▸ SOURCE RECORDS:

####

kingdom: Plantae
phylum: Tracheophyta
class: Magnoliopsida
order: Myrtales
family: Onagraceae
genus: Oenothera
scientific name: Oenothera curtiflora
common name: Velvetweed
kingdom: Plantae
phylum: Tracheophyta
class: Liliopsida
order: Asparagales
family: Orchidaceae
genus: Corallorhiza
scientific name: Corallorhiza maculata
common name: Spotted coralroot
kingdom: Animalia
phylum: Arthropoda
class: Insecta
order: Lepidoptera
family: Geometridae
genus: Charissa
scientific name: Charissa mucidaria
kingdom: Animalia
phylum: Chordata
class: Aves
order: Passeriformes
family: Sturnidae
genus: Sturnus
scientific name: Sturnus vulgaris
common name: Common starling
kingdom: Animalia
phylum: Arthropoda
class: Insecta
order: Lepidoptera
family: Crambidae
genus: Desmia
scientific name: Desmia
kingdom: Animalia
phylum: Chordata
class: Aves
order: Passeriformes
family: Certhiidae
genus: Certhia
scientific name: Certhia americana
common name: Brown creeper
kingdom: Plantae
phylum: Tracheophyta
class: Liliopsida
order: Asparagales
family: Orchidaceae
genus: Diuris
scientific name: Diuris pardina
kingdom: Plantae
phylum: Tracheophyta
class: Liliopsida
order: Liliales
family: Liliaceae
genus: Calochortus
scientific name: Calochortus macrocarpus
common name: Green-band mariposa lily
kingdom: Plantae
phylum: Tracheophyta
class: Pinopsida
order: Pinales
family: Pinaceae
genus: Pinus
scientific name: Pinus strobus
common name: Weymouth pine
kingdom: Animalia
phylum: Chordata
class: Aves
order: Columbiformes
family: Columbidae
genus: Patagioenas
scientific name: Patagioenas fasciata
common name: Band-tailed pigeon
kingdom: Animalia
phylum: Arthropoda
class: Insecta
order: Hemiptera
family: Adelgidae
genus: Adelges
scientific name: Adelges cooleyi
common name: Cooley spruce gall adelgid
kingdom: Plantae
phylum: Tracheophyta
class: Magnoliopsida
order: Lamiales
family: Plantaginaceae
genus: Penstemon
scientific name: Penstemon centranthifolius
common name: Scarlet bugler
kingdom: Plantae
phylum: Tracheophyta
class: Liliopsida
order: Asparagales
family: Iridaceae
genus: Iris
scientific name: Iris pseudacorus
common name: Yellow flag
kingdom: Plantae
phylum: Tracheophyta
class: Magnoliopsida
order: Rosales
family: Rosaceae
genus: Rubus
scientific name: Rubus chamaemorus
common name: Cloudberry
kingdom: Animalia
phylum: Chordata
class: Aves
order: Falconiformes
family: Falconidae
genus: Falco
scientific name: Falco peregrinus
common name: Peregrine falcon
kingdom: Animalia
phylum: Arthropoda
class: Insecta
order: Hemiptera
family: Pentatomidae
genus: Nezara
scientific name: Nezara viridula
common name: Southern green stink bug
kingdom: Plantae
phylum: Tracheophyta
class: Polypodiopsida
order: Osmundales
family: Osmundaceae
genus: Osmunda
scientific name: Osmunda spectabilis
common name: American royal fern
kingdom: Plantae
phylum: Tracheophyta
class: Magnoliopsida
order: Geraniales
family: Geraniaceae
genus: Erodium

####

▸ WHAT TO PRODUCE:
Format the entries above as a JSON array of strings, one string per line and no blank lines, covering every entry.

▸ ANSWER FOR THE TASK:
[
  "kingdom: Plantae",
  "phylum: Tracheophyta",
  "class: Magnoliopsida",
  "order: Myrtales",
  "family: Onagraceae",
  "genus: Oenothera",
  "scientific name: Oenothera curtiflora",
  "common name: Velvetweed",
  "kingdom: Plantae",
  "phylum: Tracheophyta",
  "class: Liliopsida",
  "order: Asparagales",
  "family: Orchidaceae",
  "genus: Corallorhiza",
  "scientific name: Corallorhiza maculata",
  "common name: Spotted coralroot",
  "kingdom: Animalia",
  "phylum: Arthropoda",
  "class: Insecta",
  "order: Lepidoptera",
  "family: Geometridae",
  "genus: Charissa",
  "scientific name: Charissa mucidaria",
  "kingdom: Animalia",
  "phylum: Chordata",
  "class: Aves",
  "order: Passeriformes",
  "family: Sturnidae",
  "genus: Sturnus",
  "scientific name: Sturnus vulgaris",
  "common name: Common starling",
  "kingdom: Animalia",
  "phylum: Arthropoda",
  "class: Insecta",
  "order: Lepidoptera",
  "family: Crambidae",
  "genus: Desmia",
  "scientific name: Desmia",
  "kingdom: Animalia",
  "phylum: Chordata",
  "class: Aves",
  "order: Passeriformes",
  "family: Certhiidae",
  "genus: Certhia",
  "scientific name: Certhia americana",
  "common name: Brown creeper",
  "kingdom: Plantae",
  "phylum: Tracheophyta",
  "class: Liliopsida",
  "order: Asparagales",
  "family: Orchidaceae",
  "genus: Diuris",
  "scientific name: Diuris pardina",
  "kingdom: Plantae",
  "phylum: Tracheophyta",
  "class: Liliopsida",
  "order: Liliales",
  "family: Liliaceae",
  "genus: Calochortus",
  "scientific name: Calochortus macrocarpus",
  "common name: Green-band mariposa lily",
  "kingdom: Plantae",
  "phylum: Tracheophyta",
  "class: Pinopsida",
  "order: Pinales",
  "family: Pinaceae",
  "genus: Pinus",
  "scientific name: Pinus strobus",
  "common name: Weymouth pine",
  "kingdom: Animalia",
  "phylum: Chordata",
  "class: Aves",
  "order: Columbiformes",
  "family: Columbidae",
  "genus: Patagioenas",
  "scientific name: Patagioenas fasciata",
  "common name: Band-tailed pigeon",
  "kingdom: Animalia",
  "phylum: Arthropoda",
  "class: Insecta",
  "order: Hemiptera",
  "family: Adelgidae",
  "genus: Adelges",
  "scientific name: Adelges cooleyi",
  "common name: Cooley spruce gall adelgid",
  "kingdom: Plantae",
  "phylum: Tracheophyta",
  "class: Magnoliopsida",
  "order: Lamiales",
  "family: Plantaginaceae",
  "genus: Penstemon",
  "scientific name: Penstemon centranthifolius",
  "common name: Scarlet bugler",
  "kingdom: Plantae",
  "phylum: Tracheophyta",
  "class: Liliopsida",
  "order: Asparagales",
  "family: Iridaceae",
  "genus: Iris",
  "scientific name: Iris pseudacorus",
  "common name: Yellow flag",
  "kingdom: Plantae",
  "phylum: Tracheophyta",
  "class: Magnoliopsida",
  "order: Rosales",
  "family: Rosaceae",
  "genus: Rubus",
  "scientific name: Rubus chamaemorus",
  "common name: Cloudberry",
  "kingdom: Animalia",
  "phylum: Chordata",
  "class: Aves",
  "order: Falconiformes",
  "family: Falconidae",
  "genus: Falco",
  "scientific name: Falco peregrinus",
  "common name: Peregrine falcon",
  "kingdom: Animalia",
  "phylum: Arthropoda",
  "class: Insecta",
  "order: Hemiptera",
  "family: Pentatomidae",
  "genus: Nezara",
  "scientific name: Nezara viridula",
  "common name: Southern green stink bug",
  "kingdom: Plantae",
  "phylum: Tracheophyta",
  "class: Polypodiopsida",
  "order: Osmundales",
  "family: Osmundaceae",
  "genus: Osmunda",
  "scientific name: Osmunda spectabilis",
  "common name: American royal fern",
  "kingdom: Plantae",
  "phylum: Tracheophyta",
  "class: Magnoliopsida",
  "order: Geraniales",
  "family: Geraniaceae",
  "genus: Erodium"
]